As I followed the rest of the family, I heard him testing the lock behind us.
On the first part of the way home the boys woke up long enough to serenade us with some of the songs the choir had performed. The results might have been more melodic if they were old enough to have any idea of pitch and key and if they could have been persuaded to sing the same song at the same time, but Michael and I enjoyed it anyway. I wasn’t quite so sure about Rob. Still, I was relieved when both of their voices began to fade—bedtime would go so much more easily if we could just carry them to bed and tuck them in, still unconscious.
“I see your mother’s been busy again,” Michael murmured as he walked into the foyer with Jamie over his shoulder.
“It’s like living at the North Pole,” Rob muttered as he hauled Josh upstairs.
I was relieved to see that Mother hadn’t rearranged everything—just added a little more of everything. More greenery. More ribbons. More tinsel. About the only annoying thing she’d done was arrange for someone to fit out the entire downstairs with little wireless speakers to pipe in an endless supply of soft instrumental Christmas music. It took me fifteen minutes to find the central source of the music—an iPod set up in the kitchen pantry—and silence it for the night.
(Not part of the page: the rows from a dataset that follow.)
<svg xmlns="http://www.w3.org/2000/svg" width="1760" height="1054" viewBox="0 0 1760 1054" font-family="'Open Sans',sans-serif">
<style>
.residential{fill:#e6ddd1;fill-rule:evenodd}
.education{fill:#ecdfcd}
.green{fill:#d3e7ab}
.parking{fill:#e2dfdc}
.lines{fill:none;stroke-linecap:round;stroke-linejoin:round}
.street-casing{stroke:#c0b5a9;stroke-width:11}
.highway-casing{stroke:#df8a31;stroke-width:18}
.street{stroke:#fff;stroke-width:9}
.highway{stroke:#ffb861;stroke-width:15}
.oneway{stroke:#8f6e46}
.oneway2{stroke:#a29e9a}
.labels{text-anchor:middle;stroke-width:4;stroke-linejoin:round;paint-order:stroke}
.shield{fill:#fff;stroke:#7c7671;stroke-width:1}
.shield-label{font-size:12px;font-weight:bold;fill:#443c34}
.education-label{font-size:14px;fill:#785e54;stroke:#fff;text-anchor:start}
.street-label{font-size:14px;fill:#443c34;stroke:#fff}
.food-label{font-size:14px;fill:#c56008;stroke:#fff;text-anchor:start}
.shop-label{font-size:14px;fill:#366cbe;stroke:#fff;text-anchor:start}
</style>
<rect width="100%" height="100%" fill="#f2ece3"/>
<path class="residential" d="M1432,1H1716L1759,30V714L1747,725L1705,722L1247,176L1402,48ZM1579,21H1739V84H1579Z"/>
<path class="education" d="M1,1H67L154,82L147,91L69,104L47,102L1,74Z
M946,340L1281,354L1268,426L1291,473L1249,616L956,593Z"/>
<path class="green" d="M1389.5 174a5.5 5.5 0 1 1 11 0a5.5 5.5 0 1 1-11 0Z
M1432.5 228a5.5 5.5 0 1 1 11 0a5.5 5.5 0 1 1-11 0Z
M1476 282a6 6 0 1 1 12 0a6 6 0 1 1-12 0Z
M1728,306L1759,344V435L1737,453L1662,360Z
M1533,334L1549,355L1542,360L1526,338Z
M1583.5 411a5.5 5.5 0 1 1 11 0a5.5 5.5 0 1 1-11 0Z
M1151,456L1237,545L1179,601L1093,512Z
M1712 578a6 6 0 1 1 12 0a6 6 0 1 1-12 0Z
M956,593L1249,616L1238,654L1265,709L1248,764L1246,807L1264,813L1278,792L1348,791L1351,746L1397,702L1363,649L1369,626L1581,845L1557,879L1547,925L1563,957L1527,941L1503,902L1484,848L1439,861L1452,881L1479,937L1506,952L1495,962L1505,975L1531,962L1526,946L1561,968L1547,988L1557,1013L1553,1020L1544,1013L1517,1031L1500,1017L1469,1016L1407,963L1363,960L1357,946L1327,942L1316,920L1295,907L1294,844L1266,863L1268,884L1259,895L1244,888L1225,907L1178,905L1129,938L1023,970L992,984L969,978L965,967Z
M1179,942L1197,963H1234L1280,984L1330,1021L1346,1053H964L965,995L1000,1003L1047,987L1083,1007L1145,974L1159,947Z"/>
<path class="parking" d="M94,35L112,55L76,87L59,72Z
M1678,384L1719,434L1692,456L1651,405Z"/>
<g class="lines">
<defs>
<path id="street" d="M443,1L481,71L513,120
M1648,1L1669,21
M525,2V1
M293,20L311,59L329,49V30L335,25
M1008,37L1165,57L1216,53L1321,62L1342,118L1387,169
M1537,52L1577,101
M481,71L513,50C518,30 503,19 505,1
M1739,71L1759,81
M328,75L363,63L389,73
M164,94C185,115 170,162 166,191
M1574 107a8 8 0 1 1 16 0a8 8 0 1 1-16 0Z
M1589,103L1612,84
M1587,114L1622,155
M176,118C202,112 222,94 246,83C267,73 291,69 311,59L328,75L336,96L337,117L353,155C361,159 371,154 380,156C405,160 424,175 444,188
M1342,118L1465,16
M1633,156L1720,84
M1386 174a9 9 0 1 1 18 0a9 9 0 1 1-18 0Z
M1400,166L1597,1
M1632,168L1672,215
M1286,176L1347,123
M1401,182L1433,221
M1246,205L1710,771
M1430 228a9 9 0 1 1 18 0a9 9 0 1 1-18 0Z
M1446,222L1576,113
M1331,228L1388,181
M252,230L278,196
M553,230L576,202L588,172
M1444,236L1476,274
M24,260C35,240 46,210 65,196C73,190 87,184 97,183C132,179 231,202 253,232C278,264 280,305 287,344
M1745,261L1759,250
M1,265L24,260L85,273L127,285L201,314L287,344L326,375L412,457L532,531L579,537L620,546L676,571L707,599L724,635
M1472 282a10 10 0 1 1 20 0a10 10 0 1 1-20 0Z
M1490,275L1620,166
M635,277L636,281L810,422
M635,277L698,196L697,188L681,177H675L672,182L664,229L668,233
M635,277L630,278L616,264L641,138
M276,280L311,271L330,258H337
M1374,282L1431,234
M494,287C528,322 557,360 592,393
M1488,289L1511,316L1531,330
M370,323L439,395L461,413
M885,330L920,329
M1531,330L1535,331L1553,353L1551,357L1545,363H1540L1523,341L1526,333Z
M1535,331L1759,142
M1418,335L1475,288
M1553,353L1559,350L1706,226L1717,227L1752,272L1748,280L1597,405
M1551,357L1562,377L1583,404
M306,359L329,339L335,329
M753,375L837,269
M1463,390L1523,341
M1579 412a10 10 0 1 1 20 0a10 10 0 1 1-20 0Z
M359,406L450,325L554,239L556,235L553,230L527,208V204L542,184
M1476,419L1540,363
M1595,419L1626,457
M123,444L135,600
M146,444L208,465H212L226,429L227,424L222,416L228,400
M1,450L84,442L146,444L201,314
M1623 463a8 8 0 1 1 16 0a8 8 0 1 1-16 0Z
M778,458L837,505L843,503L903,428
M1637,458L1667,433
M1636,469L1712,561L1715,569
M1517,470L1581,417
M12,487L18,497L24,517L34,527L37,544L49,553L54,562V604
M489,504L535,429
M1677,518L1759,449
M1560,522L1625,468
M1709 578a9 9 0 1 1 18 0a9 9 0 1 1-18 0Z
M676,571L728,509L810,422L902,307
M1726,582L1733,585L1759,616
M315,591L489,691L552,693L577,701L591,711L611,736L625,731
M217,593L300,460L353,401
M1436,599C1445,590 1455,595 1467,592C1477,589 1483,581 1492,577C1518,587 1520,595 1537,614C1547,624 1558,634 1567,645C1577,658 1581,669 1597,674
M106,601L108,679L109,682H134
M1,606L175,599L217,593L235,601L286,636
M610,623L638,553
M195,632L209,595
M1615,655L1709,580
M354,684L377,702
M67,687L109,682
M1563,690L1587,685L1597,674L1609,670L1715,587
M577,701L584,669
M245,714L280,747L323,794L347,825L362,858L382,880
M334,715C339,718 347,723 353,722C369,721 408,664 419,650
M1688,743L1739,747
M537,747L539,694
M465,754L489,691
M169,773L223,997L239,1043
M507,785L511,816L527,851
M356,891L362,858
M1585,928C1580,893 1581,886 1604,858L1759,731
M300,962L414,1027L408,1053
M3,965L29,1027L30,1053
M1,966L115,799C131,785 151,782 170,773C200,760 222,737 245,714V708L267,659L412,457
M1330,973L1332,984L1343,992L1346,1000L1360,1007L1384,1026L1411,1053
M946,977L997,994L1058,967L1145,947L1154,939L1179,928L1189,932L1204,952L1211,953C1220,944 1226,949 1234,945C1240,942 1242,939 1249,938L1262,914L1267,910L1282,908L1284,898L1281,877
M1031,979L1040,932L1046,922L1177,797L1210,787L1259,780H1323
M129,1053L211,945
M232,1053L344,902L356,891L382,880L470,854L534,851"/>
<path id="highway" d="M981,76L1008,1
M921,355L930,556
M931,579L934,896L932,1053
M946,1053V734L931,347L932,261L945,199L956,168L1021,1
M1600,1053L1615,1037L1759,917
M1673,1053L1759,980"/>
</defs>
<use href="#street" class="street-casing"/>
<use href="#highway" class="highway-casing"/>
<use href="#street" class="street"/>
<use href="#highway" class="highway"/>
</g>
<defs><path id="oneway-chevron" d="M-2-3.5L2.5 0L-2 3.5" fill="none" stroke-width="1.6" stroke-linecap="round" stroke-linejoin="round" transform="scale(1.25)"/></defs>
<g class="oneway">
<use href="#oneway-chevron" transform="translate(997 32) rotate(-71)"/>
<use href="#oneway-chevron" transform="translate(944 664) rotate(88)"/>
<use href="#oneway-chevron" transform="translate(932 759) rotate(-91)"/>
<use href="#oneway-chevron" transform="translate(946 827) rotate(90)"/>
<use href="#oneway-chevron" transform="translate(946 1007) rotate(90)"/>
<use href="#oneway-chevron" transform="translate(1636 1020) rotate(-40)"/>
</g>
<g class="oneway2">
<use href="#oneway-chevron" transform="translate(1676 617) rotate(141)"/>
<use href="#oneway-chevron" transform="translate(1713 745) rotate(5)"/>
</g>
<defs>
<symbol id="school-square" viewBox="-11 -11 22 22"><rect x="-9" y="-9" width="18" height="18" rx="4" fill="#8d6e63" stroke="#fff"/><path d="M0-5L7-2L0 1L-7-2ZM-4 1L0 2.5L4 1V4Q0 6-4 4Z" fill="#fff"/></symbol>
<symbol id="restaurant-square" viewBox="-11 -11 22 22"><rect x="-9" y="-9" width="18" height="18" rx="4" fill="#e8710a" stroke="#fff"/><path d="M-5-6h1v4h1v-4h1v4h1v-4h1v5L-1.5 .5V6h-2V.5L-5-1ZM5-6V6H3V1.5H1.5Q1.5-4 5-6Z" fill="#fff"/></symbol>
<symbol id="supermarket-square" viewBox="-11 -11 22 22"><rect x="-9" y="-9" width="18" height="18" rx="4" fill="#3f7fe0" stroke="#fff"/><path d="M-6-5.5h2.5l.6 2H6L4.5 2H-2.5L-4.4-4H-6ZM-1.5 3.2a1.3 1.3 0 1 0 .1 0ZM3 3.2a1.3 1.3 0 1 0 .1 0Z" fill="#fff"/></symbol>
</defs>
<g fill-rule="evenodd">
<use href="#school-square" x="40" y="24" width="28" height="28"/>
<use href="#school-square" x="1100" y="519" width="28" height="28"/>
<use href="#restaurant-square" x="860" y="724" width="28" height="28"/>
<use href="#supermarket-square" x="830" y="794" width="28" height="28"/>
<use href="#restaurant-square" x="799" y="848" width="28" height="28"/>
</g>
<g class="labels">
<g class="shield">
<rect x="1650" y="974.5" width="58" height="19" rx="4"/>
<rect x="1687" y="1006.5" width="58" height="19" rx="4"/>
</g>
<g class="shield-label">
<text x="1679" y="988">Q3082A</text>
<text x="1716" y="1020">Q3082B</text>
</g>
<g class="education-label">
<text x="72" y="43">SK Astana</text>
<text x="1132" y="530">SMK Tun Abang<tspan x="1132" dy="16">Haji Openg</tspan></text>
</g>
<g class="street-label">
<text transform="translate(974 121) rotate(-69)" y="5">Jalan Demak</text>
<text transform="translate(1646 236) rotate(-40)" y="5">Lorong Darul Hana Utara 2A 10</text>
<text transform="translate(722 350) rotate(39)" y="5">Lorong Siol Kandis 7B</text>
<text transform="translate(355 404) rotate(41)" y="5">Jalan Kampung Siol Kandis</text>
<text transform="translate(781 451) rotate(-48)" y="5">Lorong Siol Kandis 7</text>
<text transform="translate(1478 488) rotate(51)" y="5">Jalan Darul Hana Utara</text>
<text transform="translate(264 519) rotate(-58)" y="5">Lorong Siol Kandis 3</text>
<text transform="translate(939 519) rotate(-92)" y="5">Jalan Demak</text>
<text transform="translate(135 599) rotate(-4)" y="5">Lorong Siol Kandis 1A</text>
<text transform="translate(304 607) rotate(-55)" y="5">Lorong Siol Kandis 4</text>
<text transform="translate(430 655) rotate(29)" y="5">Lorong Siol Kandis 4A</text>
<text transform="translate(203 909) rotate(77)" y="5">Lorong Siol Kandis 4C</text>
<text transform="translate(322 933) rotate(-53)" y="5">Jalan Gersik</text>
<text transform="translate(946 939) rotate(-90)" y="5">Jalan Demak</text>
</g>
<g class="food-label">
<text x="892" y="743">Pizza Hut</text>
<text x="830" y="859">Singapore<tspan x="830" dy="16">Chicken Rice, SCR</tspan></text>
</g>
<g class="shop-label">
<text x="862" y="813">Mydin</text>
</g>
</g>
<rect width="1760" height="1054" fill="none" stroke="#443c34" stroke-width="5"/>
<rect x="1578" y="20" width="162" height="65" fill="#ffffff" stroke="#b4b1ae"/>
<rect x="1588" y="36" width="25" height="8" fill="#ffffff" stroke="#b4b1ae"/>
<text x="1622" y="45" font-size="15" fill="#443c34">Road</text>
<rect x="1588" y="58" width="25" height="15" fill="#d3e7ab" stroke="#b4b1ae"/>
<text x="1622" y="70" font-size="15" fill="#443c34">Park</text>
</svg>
I checked to make sure the library was ready for the sewing bee and Michael’s office, with its dangerous cargo of unwrapped presents was locked. Then, after a quick visit to the boys’ rooms to plant good night kisses on their sleeping foreheads, I fell into bed. It was still dark the next morning when my cell phone rang.
Chapter 14
It was my phone ringing, not Michael’s pager—something to be thankful for, I supposed. I fumbled to answer it.
“Meg?” It was Robyn. “I hope I didn’t wake you.”
I knew it was customary under such circumstances to protest that no, of course, she hadn’t awakened me, I had been up for hours. But it was 6:00 A.M. and I wasn’t sure I could manage the obligatory cheerful tone with any grace, so I skipped to the point.
“What’s wrong?” I asked.
“Can you come in and work your magic on the schedule again?”
I blinked for a few moments, puzzled.
“Is there something wrong with the schedule everyone agreed to last night?” I asked finally.
“Of course not! It would have been perfect except there’s been another incident.”
Suddenly I felt a lot more awake. I sat upright and began fumbling for the light.
“What kind of incident?”
“Someone left a flock of ducks overnight in the sanctuary at St. Byblig’s.”
“Ducks?”
“What’s wrong?” Michael muttered.
I pressed my cell phone’s speaker button so he could hear what Robyn was saying.
“Father Donnelly came in to get ready for the early mass,” she reported. “And he found the ducks, several hundred of them, roosting on the pews, and a few of them waddling up and down the aisles. And more down in the Sunday school classrooms. And they’d obviously been there for hours, and the place was a mess—no way they could celebrate mass in there till after a good cleanup. So he canceled the mass, and most of the parishioners who showed up for it are already on their way home to change into work clothes and start cleaning. But the cleanup could take a while, and he doesn’t yet know if the building has to be reconsecrated, so he needs to know where he can celebrate mass today—several masses, actually—and you’re the only one who knows the master schedule well enough to figure that out. Can you come down to St. Byblig’s and help us cope?”
“Be there in half an hour,” I said.
“Bless you!” With that, she hung up.
“Ducks,” Michael mused. “Well, at least evicting them won’t be dangerous. Geese, now, might put up quite a fight, but ducks are pretty mild-mannered.”
“Does this mean you’re volunteering to help with the duck removal?” I asked. I was slipping on my jeans and a fairly warm sweater, since I’d probably be spending a lot of time either outside or in a church building whose doors and windows had been flung open to bring in the fresh air.
“Someone has to watch the boys,” he said.
“True,” I said. “And they had a late night last night, so if by some miracle they actually sleep in, let’s let them. I have no idea how long this will take, but I’ll keep you posted.”
“Maybe the boys and I can come over and help when they are up,” he said. “But not until the ducks are gone—they’d want to bring some home, and I don’t think we want any more additions to the livestock just yet.”